Au milieu de l’après-midi, nous sommes descendus de la montagne sacrée et la fondation de l’association Inti Taypi est réalisée.

Tous ensemble avec la communauté, nous participons à la fête du village. Tout le monde danse, chante et joue de la musique. Hommes et femmes versent bière et chicha sur le sol comme une offrande à la terre ; nous partageons tous avec la terre, nous donnons tous à boire à la terre, en versant des portions d’alcool, de coca, de bière et de chicha. D’autres mangent du poisson frit sur la pierre, le « kharachi ».

Une cérémonie a ainsi été réalisée grâce à laquelle l’association Inti Taypi apparaît comme une alternative à la relégation, à la discrimination et à l’injustice sociale à laquelle sont soumis les peuples originels et les secteurs urbano-populaires de Bolivie.
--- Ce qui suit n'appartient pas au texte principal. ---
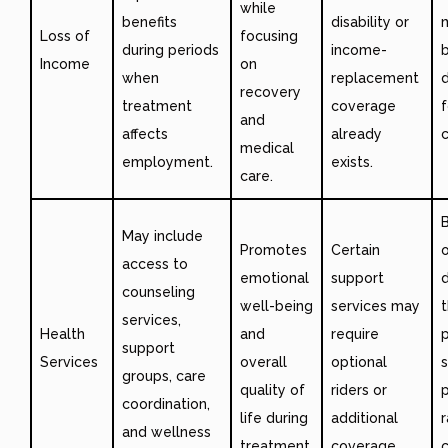
while
benefits
disability or
Loss of
focusing
during periods
income-
b
Income
on
when
replacement
d
recovery
treatment
coverage
f
and
affects
already
c
medical
employment.
exists.
care.
B
May include
Promotes
Certain
access to
emotional
support
d
counseling
well-being
services may
services,
Health
and
require
p
support
Services
overall
optional
s
groups, care
quality of
riders or
coordination,
life during
additional
r
and wellness
treatment.
coverage.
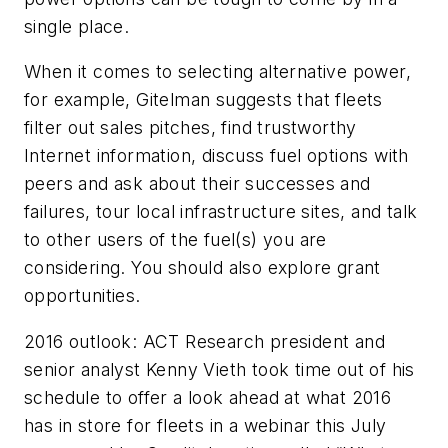
single place.
When it comes to selecting alternative power,
for example, Gitelman suggests that fleets
filter out sales pitches, find trustworthy
Internet information, discuss fuel options with
peers and ask about their successes and
failures, tour local infrastructure sites, and talk
to other users of the fuel(s) you are
considering. You should also explore grant
opportunities.
2016 outlook: ACT Research president and
senior analyst Kenny Vieth took time out of his
schedule to offer a look ahead at what 2016
has in store for fleets in a webinar this July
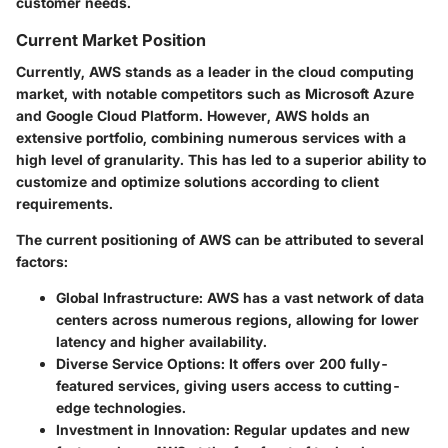
customer needs.
Current Market Position
Currently, AWS stands as a leader in the cloud computing
market, with notable competitors such as Microsoft Azure
and Google Cloud Platform. However, AWS holds an
extensive portfolio, combining numerous services with a
high level of granularity. This has led to a superior ability to
customize and optimize solutions according to client
requirements.
The current positioning of AWS can be attributed to several
factors:
Global Infrastructure
: AWS has a vast network of data
centers across numerous regions, allowing for lower
latency and higher availability.
Diverse Service Options
: It offers over 200 fully-
featured services, giving users access to cutting-
edge technologies.
Investment in Innovation
: Regular updates and new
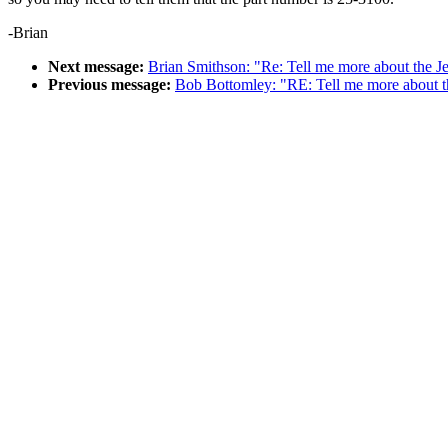
-Brian
Next message:
Brian Smithson: "Re: Tell me more about the J
Previous message:
Bob Bottomley: "RE: Tell me more about t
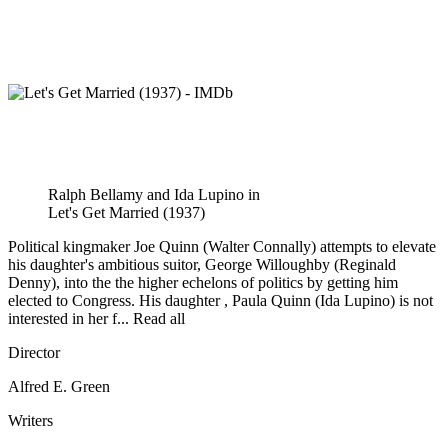
Ralph Bellamy and Ida Lupino in
Let's Get Married (1937)
Political kingmaker Joe Quinn (Walter Connally) attempts to elevate
his daughter's ambitious suitor, George Willoughby (Reginald
Denny), into the the higher echelons of politics by getting him
elected to Congress. His daughter , Paula Quinn (Ida Lupino) is not
interested in her f... Read all
Director
Alfred E. Green
Writers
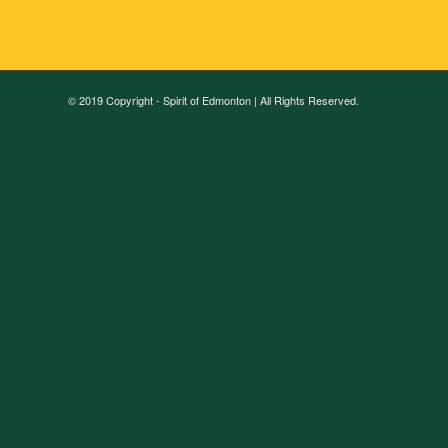
© 2019 Copyright - Spirit of Edmonton | All Rights Reserved.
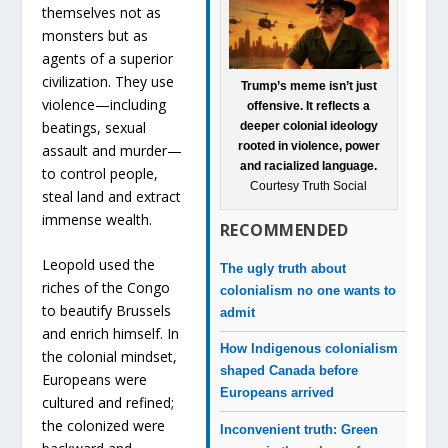
themselves not as
monsters but as
agents of a superior
civilization. They use
Trump’s meme isn’t just
violence—including
offensive. It reflects a
beatings, sexual
deeper colonial ideology
rooted in violence, power
assault and murder—
and racialized language.
to control people,
Courtesy Truth Social
steal land and extract
immense wealth.
RECOMMENDED
Leopold used the
The ugly truth about
riches of the Congo
colonialism no one wants to
to beautify Brussels
admit
and enrich himself. In
How Indigenous colonialism
the colonial mindset,
shaped Canada before
Europeans were
Europeans arrived
cultured and refined;
the colonized were
Inconvenient truth: Green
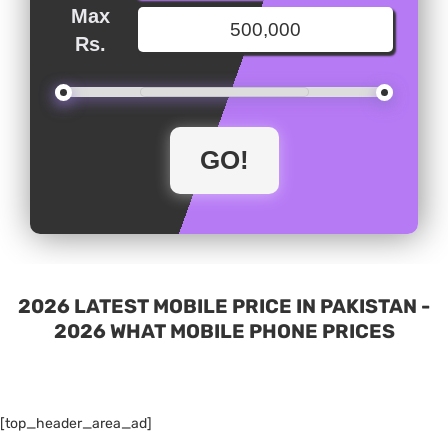
Max
Rs.
2026 LATEST MOBILE PRICE IN PAKISTAN -
2026 WHAT MOBILE PHONE PRICES
[top_header_area_ad]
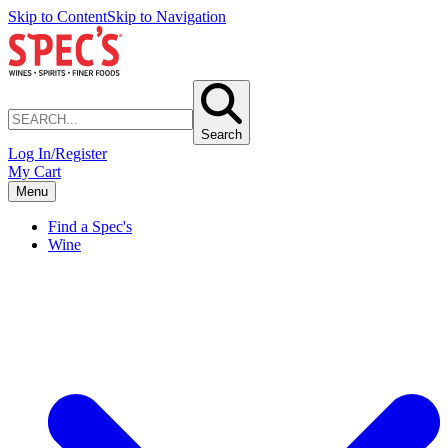
Skip to Content
Skip to Navigation
Search
Log In/Register
My Cart
Menu
Find a Spec's
Wine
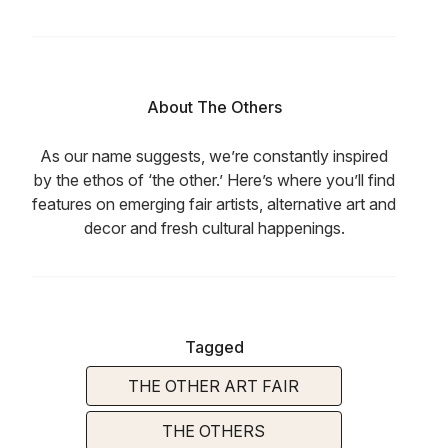
About The Others
As our name suggests, we’re constantly inspired
by the ethos of ‘the other.’ Here’s where you’ll find
features on emerging fair artists, alternative art and
decor and fresh cultural happenings.
Tagged
THE OTHER ART FAIR
THE OTHERS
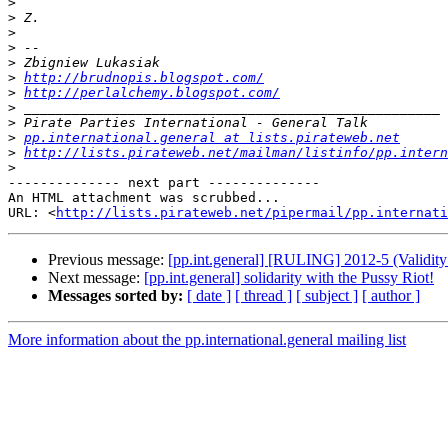
>
>
>
>
>
>
http://brudnopis.blogspot.com/
>
http://perlalchemy.blogspot.com/
>
>
>
pp.international.general at lists.pirateweb.net
>
http://lists.pirateweb.net/mailman/listinfo/pp.intern
>
-------------- next part --------------

An HTML attachment was scrubbed...

URL: <
http://lists.pirateweb.net/pipermail/pp.internati
Previous message:
[pp.int.general] [RULING] 2012-5 (Validit
Next message:
[pp.int.general] solidarity with the Pussy Riot!
Messages sorted by:
[ date ]
[ thread ]
[ subject ]
[ author ]
More information about the pp.international.general mailing list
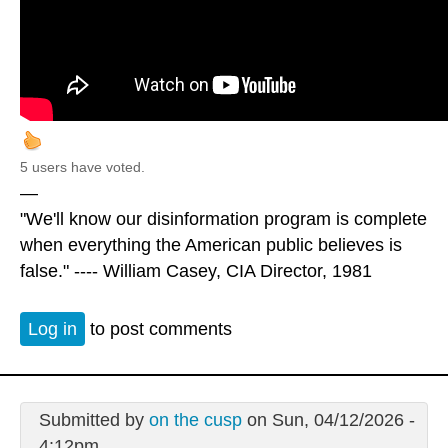
5 users have voted.
—
"We'll know our disinformation program is complete
when everything the American public believes is
false." ---- William Casey, CIA Director, 1981
Log in
to post comments
Submitted by
on the cusp
on Sun, 04/12/2026 -
4:12pm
Un processus d’institutionnalisation s’est développé lorsqu’un groupe de personnes dotées d’expériences dans des organisations non-gouvernementales, de promotion sociale, de développement, de communication et d’éducation populaire s’est proposé de chercher et de trouver des réponses alternatives destinées à orienter des actions appropriées, surtout dans le champ de l’éducation, de la communication et de l’application des technologies, lesquelles ont permis d’aborder les problème de survie et d’éducation dans ces secteurs. Bien sûr, tout cela a été fait grâce à une dynamique de discussion collective entre ceux qui ont apporté de leur travail, de leur temps et de leurs rêves.

Aujourd’hui en Bolivie, l’association Inti Taypi travaille pour un développement harmonieux et équilibré, pour une société plus juste, plus solidaire et avec davantage de respect envers la diversité culturelle et l’environnement.